This is a slightly revised piece from the PCS magazine VIEW
June 30th and barring a dramatic change of heart by the government then not since 1926 could so many people be on strike.
The reason? Normally mild mannered public servants disgusted at being made to pay for a crisis they never caused. Going out the door won’t be easy and many will do so with a heavy heart. But what’s the alternative if you’re going to be asked to pay much more for a significantly reduced pension that isn’t going to allow for a few luxuries in later life? Pour into the pot cuts in services, wages rises well below inflation and large-scale job losses then no wonder people are angry.
So as 290,000 PCS members wait to see if the union’s annual conference will back the national executive’s plans for a ballot for strike action plans are being advanced by teachers, lecturers and health workers for action. If everything goes to plan then those right wing media critics and politicians who argued that the massive March 26th TUC demo was a ‘one-off’ and that ‘unions are finished’ may find themselves realising, that unlike Liberal ‘leader’ Nick Clegg, ordinary people aren’t poodles when it comes to standing up to the Tories.
The National Union of Teachers [NUT] is the largest teachers’ union in Europe with close to 300,000 members. In April delegates to its conference backed a ballot for strike action in the summer term. The moves followed a series of unproductive meetings between the government and the TUC after the former announced without consulting teaching unions that it intended pushing up the retirement age to 68 and replacing final salary scheme with a career average one.
As each teacher will also be expected to contribute around £100 a month extra the fear according to Jim Taylor, a NUT rep in the northeast, is that “not only will older teachers lose out by a considerable sum when they retire but younger people who might previously have considered becoming teachers will now look elsewhere for a better paid job.
We need to send a clear message to Cameron, Osborne and the other millionaires making these decisions – that is why an overwhelming vote in favour of action is necessary.”
There are high hopes that the NUT will get one with Andy Willis, an elected lay official in Peterborough saying: “members feel the government hasn’t listened to our case and that the proposed changes are not based on economics but on ideology. NUT members will take action.”
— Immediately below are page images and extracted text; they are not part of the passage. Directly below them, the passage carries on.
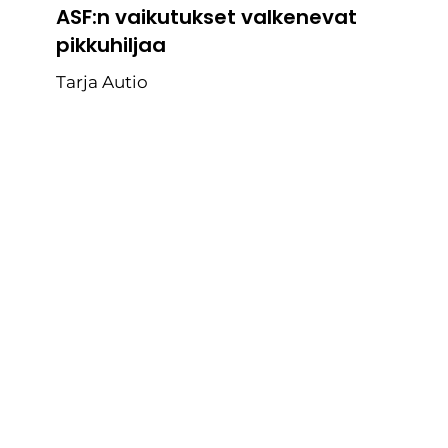
ASF:n vaikutukset valkenevat
pikkuhiljaa
Tarja Autio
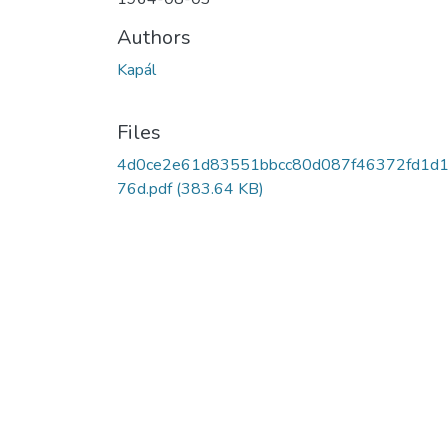
Authors
Kapál
Files
4d0ce2e61d83551bbcc80d087f46372fd1d
76d.pdf
(383.64 KB)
If members of the Association of Teachers and Lecturers join them it will represent the first strike in the union’s history. If the ballot currently being organised indicates support the ATL has already said it will strike ‘towards the end of June and co-ordinate activities with the other education unions.’
Merton ATL branch secretary Catherine Garnett said “members wouldn’t consider taking strike action unless it’s over something that will have a detrimental effect on the profession as a whole. We feel it is going to stop young people entering it. The pensions have always been a draw as it’s not a profession you go into because you are going to earn a lot of money. ”
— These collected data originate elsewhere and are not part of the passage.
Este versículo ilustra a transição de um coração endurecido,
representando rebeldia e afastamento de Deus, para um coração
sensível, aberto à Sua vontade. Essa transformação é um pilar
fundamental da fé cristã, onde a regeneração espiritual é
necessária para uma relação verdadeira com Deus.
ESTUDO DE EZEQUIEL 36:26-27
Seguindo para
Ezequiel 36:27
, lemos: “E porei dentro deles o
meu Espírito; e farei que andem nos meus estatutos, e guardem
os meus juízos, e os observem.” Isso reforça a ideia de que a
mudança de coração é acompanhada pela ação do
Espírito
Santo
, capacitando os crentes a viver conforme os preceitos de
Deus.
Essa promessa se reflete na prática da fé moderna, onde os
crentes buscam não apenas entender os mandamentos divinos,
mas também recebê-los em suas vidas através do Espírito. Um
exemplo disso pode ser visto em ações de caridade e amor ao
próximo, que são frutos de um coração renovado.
University College Union [UCU] members have recently lost two days pay when they took strike action in late March over changes in their pension scheme, a below inflation pay rise and compulsory redundancies. Nevertheless according to Pura Ariza, the secretary of Manchester Metropolitan University UCU branch, who was speaking in a personal capacity “people are prepared to take further action as long as it’s in conjunction with other union members.”
There’s a possibility that these might include the 28,000 in the National Association of Head Teachers [NAHT]. Radicals they most certainly are not but at it’s recent conference those present agreed to a motion that leaves the door open for a ballot on action ‘to defend pensions.’
The educators could be joined by NHS workers, showing the government’s plans are an attack on all public sector workers as in April Unite’s national health committee voted in favour of co-ordinating industrial action with other public sector unions on 30 June.